Tell me you’ve never fought with your partner about sex, money, or dishes.
Sex
I used to fight endlessly about sex, mainly because I didn’t want to have it but my partners did, so we’d fight and fuck, then I’d cry and be blinded by images of destroying my body or their body just to stop the rape and the torture of not feeling safe in my skin. Amazingly, we all survived and now I have a loving partner with whom I have gold-medal sex; you have to experience it to believe it, it’s like I’m cashing in on some sex fund which I invested in long ago. Happily I don’t fight about sex anymore- I’ve got a man I’m attracted to inside and out, and he loves me the way I want to be loved.
Money
I used to exchange sex for money. It seemed like there was always too much sex and not enough money in those transactions, or transgressions. Even those back-alley deals were more straight forward than my relationships in which sex was exchanged for the illusion of not being alone, for food, housing or ‘safety’, though I learned that the cost to my physical, mental and spiritual wellbeing which false relationships exacted was not worth the dinners, drinks, gifts of lingerie, attention or the roof over my head. You might get raped if you travel alone, but if you travel with a man you are guaranteed to get raped. Live within your means because fine dining won’t taste good if you are eating with a strange man, believe me I know. If you have to learn on your own I understand, however if my years of pain can help prevent a moment of your suffering, it will have been worth it.
Dishes
Rare is the man who finishes the dishes. Common are the men who stack the dishes artfully in the sink until there is barely room to turn on the faucet. I have noticed this pattern during my co-habitations with men. I’ve done too many dishes. It especially irks me when men drown sponges in the rinsed yet still not washed dish pile, unperturbed as the sponge decomposes into a musty mess. Men seem deaf to the silent cries of the forgotten dish sponge. Day after day, I rescue the sponge, wringing it out and restoring it to its rightful place safe on dry land, in sight. My man shows his love for me not only through our award-winning sex, but also through money (ie, responsibility for personal  finances to contribute to our future together) and dishes: ladies and gentlemen, my man did the dishes tonight, thus allowing me time to write the words you read. If a man loves you he will want to learn your love language, which you must teach him with patience, positive reinforcement, and more patience.

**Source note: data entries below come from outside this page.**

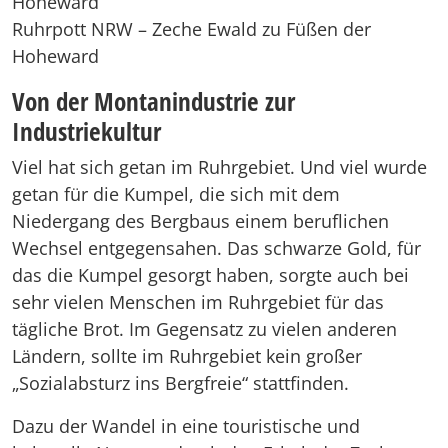
Ruhrpott NRW – Zeche Ewald zu Füßen der
Hoheward
Von der Montanindustrie zur
Industriekultur
Viel hat sich getan im Ruhrgebiet. Und viel wurde
getan für die Kumpel, die sich mit dem
Niedergang des Bergbaus einem beruflichen
Wechsel entgegensahen. Das schwarze Gold, für
das die Kumpel gesorgt haben, sorgte auch bei
sehr vielen Menschen im Ruhrgebiet für das
tägliche Brot. Im Gegensatz zu vielen anderen
Ländern, sollte im Ruhrgebiet kein großer
„Sozialabsturz ins Bergfreie“ stattfinden.
Dazu der Wandel in eine touristische und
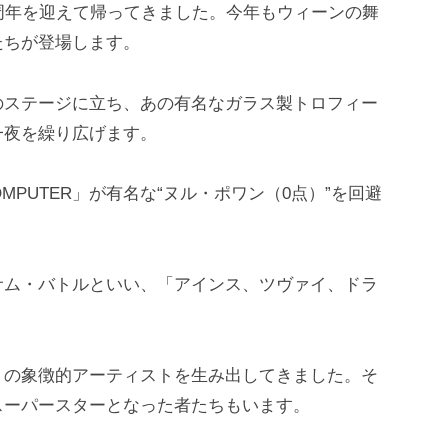
周年を迎えて帰ってきました。今年もウィーンの舞
たちが登場します。
のステージに立ち、あの有名なガラス製トロフィー
一夜を繰り広げます。
COMPUTER」が有名な“ヌル・ポワン（0点）”を回避
。
サム・バトルといい、「アインス、ツヴァイ、ドラ
くの象徴的アーティストを生み出してきました。そ
スーパースターとなった者たちもいます。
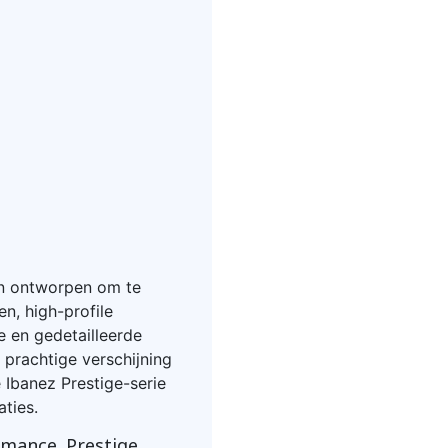
ijn ontworpen om te
n, high-profile
e en gedetailleerde
 prachtige verschijning
Ibanez Prestige-serie
ties.
mance. Prestige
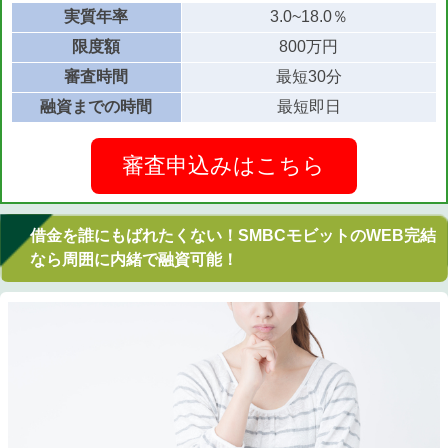
実質年率
3.0~18.0％
限度額
800万円
審査時間
最短30分
融資までの時間
最短即日
審査申込みはこちら
借金を誰にもばれたくない！SMBCモビットのWEB完結
なら周囲に内緒で融資可能！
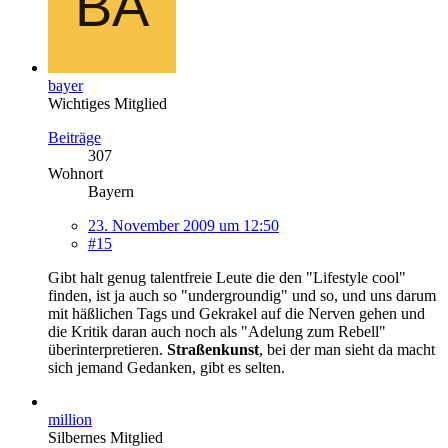
bayer
Wichtiges Mitglied
Beiträge
307
Wohnort
Bayern
23. November 2009 um 12:50
#15
Gibt halt genug talentfreie Leute die den "Lifestyle cool"
finden, ist ja auch so "undergroundig" und so, und uns darum
mit häßlichen Tags und Gekrakel auf die Nerven gehen und
die Kritik daran auch noch als "Adelung zum Rebell"
überinterpretieren.
Straßenkunst
, bei der man sieht da macht
sich jemand Gedanken, gibt es selten.
million
Silbernes Mitglied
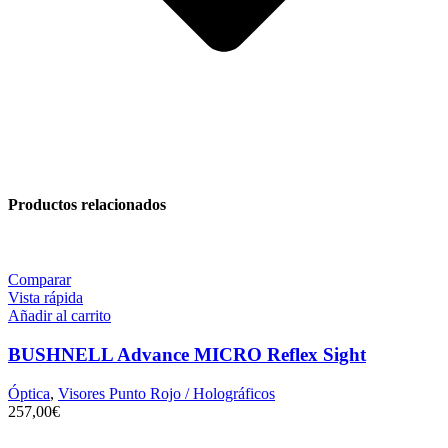
Productos relacionados
Comparar
Vista rápida
Añadir al carrito
BUSHNELL Advance MICRO Reflex Sight
Óptica
,
Visores Punto Rojo / Holográficos
257,00
€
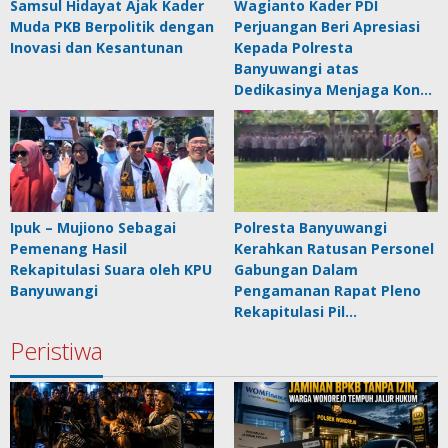
Samsul Hidayat Ajak Kader
Wagianto Kader PDI
Muda PKB Berpolitik dengan
Perjuangan Beri Apresiasi
Inovasi dan Kesantunan
Kepada Polresta
Banyuwangi atas
Dedikasinya Menjaga Kon…
Ipuk – Mujiono Sebagai
Polresta Banyuwangi
Pemenang Hasil
Kerahkan Ratusan Personel
Rekapitulasi Suara oleh KPU
Gabungan Dalam
Banyuwangi
Pengamanan Rapat Pleno
Rekapitulasi Pil…
Peristiwa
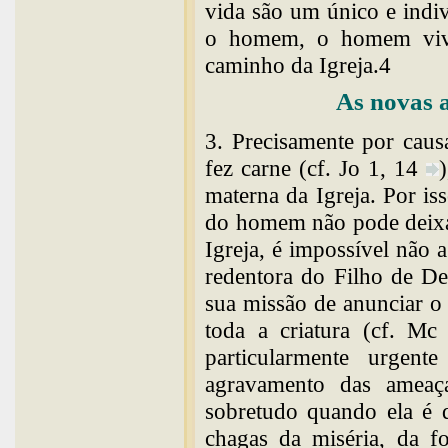
vida são um único e indi
o homem, o homem vivo,
caminho da Igreja.4
As novas 
3. Precisamente por cau
fez carne (cf. Jo 1, 14
materna da Igreja. Por is
do homem não pode deixar
Igreja, é impossível não 
redentora do Filho de De
sua missão de anunciar o
toda a criatura (cf. Mc
particularmente urgente
agravamento das ameaç
sobretudo quando ela é d
chagas da miséria, da f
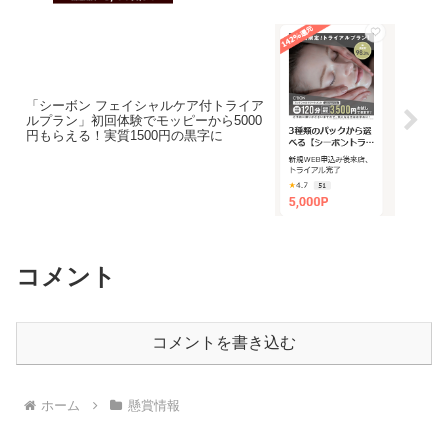
「シーボン フェイシャルケア付トライア
ルプラン」初回体験でモッピーから5000
円もらえる！実質1500円の黒字に
コメント
コメントを書き込む
ホーム
懸賞情報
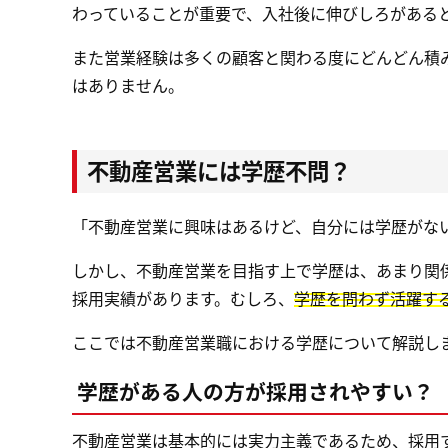
わっていることが重要で、入社後に伸びしろがある
また営業経験は多くの顧客と関わる度にどんどん積
はありません。
不動産営業には学歴不問？
「不動産営業に興味はあるけど、自分には学歴がな
しかし、不動産営業を目指す上で学歴は、あまり関
採用実績があります。むしろ、
学歴を問わず活躍す
ここでは不動産営業職における学歴について解説し
学歴がある人の方が採用されやすい？
不動産営業は基本的には実力主義であるため、採用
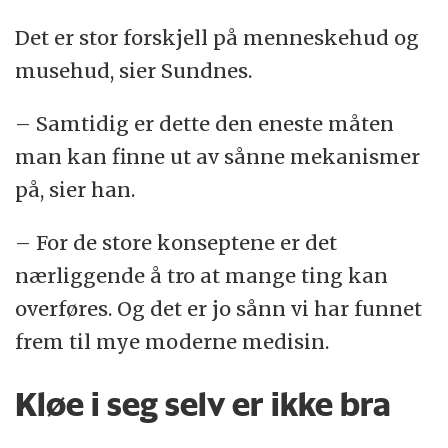
Det er stor forskjell på menneskehud og
musehud, sier Sundnes.
– Samtidig er dette den eneste måten
man kan finne ut av sånne mekanismer
på, sier han.
– For de store konseptene er det
nærliggende å tro at mange ting kan
overføres. Og det er jo sånn vi har funnet
frem til mye moderne medisin.
Kløe i seg selv er ikke bra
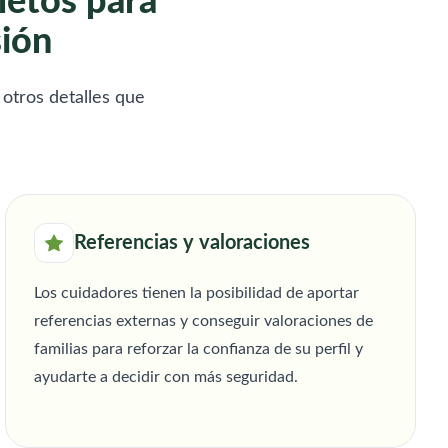
letos para
sión
 otros detalles que
Referencias y valoraciones
Los cuidadores tienen la posibilidad de aportar
referencias externas y conseguir valoraciones de
familias para reforzar la confianza de su perfil y
ayudarte a decidir con más seguridad.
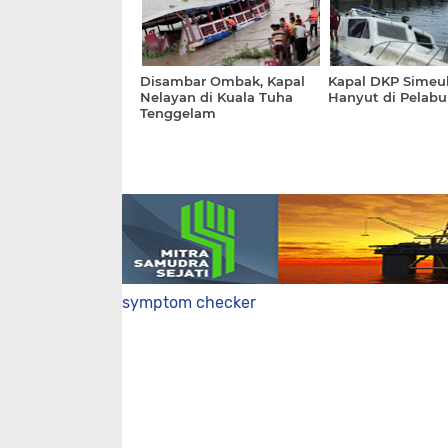
Disambar Ombak, Kapal
Kapal DKP Simeu
Nelayan di Kuala Tuha
Hanyut di Pelabu
Tenggelam
symptom checker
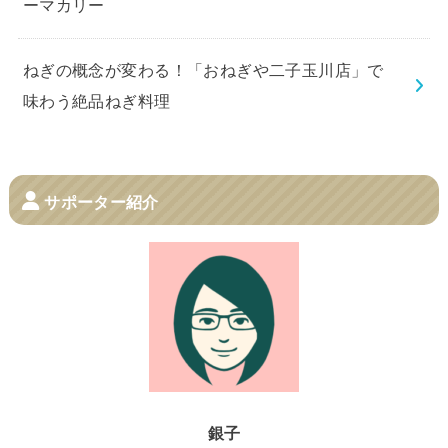
ーマカリー
ねぎの概念が変わる！「おねぎや二子玉川店」で
味わう絶品ねぎ料理
サポーター紹介
銀子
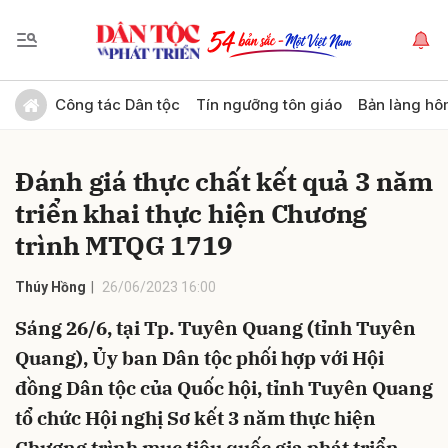
Gửi bình luận
Công tác Dân tộc
Tín ngưỡng tôn giáo
Bản làng hô
Đánh giá thực chất kết quả 3 năm
triển khai thực hiện Chương
trình MTQG 1719
Thúy Hồng
26/06/2023 16:00
Hủy
Gửi
Sáng 26/6, tại Tp. Tuyên Quang (tỉnh Tuyên
Quang), Ủy ban Dân tộc phối hợp với Hội
đồng Dân tộc của Quốc hội, tỉnh Tuyên Quang
tổ chức Hội nghị Sơ kết 3 năm thực hiện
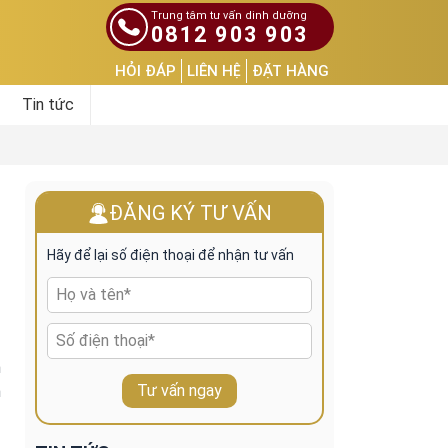
Trung tâm tư vấn dinh dưỡng
0812 903 903
HỎI ĐÁP
LIÊN HỆ
ĐẶT HÀNG
Tin tức
ĐĂNG KÝ TƯ VẤN
Hãy để lại số điện thoại để nhận tư vấn
h
Tư vấn ngay
h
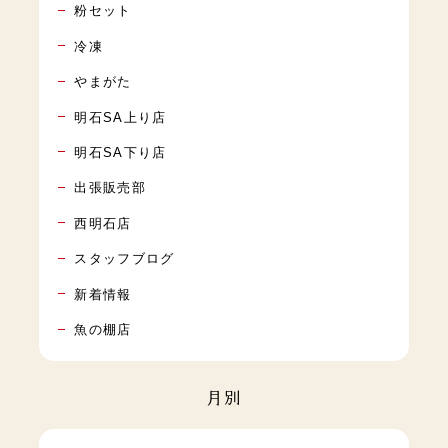
粉セット
冷凍
やまがた
明石SA上り店
明石SA下り店
出張販売部
西明石店
スタッフブログ
新着情報
魚の棚店
月別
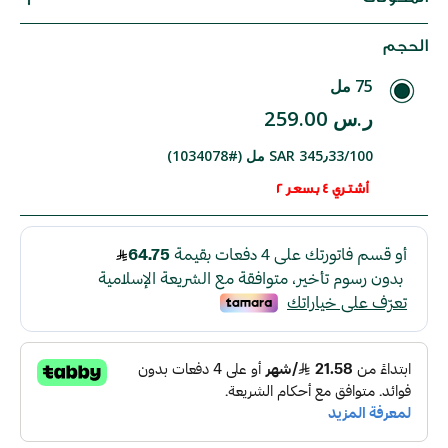
الحجم
75 مل
ر.س 259.00
SAR 345٫33/100 مل (#1034078)
أشتري 4 بسعر 2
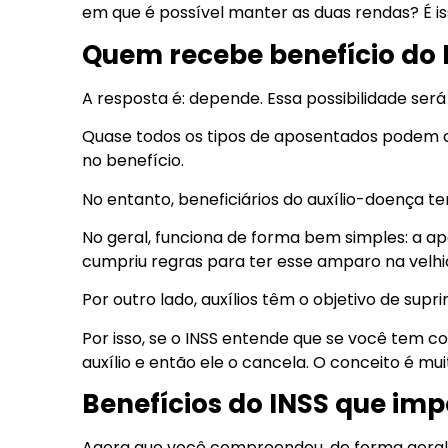
em que é possível manter as duas rendas? É is
Quem recebe benefício do 
A resposta é: depende. Essa possibilidade ser
Quase todos os tipos de aposentados podem 
no benefício.
No entanto, beneficiários do auxílio-doença 
No geral, funciona de forma bem simples: a ap
cumpriu regras para ter esse amparo na velhi
Por outro lado, auxílios têm o objetivo de supr
Por isso, se o INSS entende que se você tem co
auxílio e então ele o cancela. O conceito é m
Benefícios do INSS que im
Agora que você compreendeu, de forma geral,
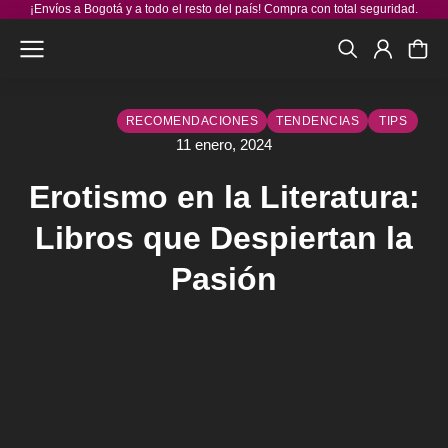
¡Envíos a Bogotá y a todo el resto del país! Compra con total seguridad.
RECOMENDACIONES
TENDENCIAS
TIPS
11 enero, 2024
Erotismo en la Literatura:
Libros que Despiertan la
Pasión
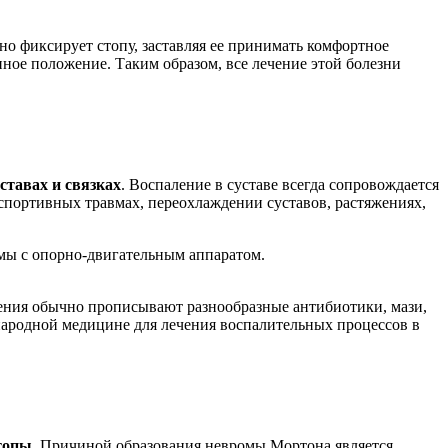
о фиксирует стопу, заставляя ее принимать комфортное
ное положение. Таким образом, все лечение этой болезни
ставах и связках
. Воспаление в суставе всегда сопровождается
спортивных травмах, переохлаждении суставов, растяжениях,
емы с опорно-двигательным аппаратом.
чения обычно прописывают разнообразные антибиотики, мази,
 народной медицине для лечения воспалительных процессов в
топы
. Причиной образования невромы Мортона является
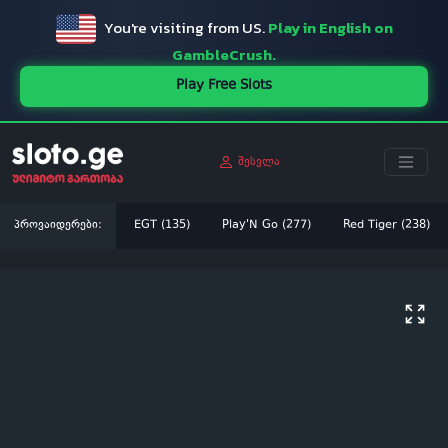
You're visiting from US.
Play in English on
GambleCrush.
Play Free Slots
შესვლა
პროვაიდერები:
EGT (135)
Play'N Go (277)
Red Tiger (238)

I grew up doing the dishes, in poverty, and sexually molested by family and friends. My sister would beat me when she got in trouble for not doing the dishes with me after we were told to do them, but the alternative would have been getting beaten by my parents for not doing the dishes, so I was going to get beat no matter what I did. I wished that someone would do the fucking dishes with me. A girl can get lonely amidst the dissolving suds.